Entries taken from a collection
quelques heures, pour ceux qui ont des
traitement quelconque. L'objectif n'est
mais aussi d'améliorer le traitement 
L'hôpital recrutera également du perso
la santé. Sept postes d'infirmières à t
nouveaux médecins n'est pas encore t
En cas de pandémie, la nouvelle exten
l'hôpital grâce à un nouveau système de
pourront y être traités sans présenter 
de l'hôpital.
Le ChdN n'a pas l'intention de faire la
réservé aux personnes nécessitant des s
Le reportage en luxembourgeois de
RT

--

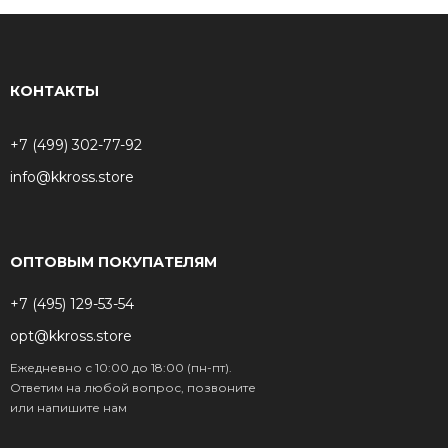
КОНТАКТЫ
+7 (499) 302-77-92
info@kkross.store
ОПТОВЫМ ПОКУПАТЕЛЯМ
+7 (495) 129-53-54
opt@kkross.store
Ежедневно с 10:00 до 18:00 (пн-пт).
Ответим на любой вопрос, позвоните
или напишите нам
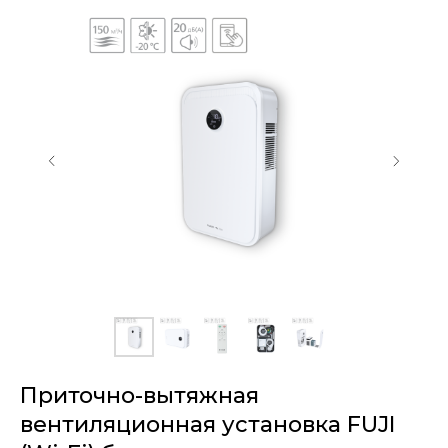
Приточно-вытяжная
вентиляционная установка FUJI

--

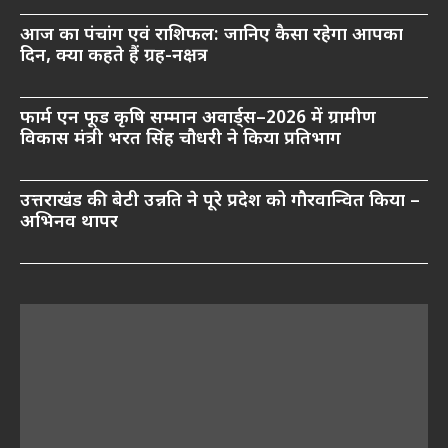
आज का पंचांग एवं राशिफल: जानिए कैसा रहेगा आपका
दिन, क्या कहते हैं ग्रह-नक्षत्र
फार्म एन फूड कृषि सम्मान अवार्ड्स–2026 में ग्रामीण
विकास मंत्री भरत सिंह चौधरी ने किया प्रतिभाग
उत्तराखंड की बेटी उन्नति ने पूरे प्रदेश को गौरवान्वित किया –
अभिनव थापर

### Problem to solve
Work from the entries above. Set down exactly and only the lines from the line with "Ежедневно с 10:00 до 18:00 (пн-пт)." to the line with "вентиляционная установка FUJI", both included, and leave the pictures out.

### Written answer
Ежедневно с 10:00 до 18:00 (пн-пт).
Ответим на любой вопрос, позвоните
или напишите нам
Приточно-вытяжная
вентиляционная установка FUJI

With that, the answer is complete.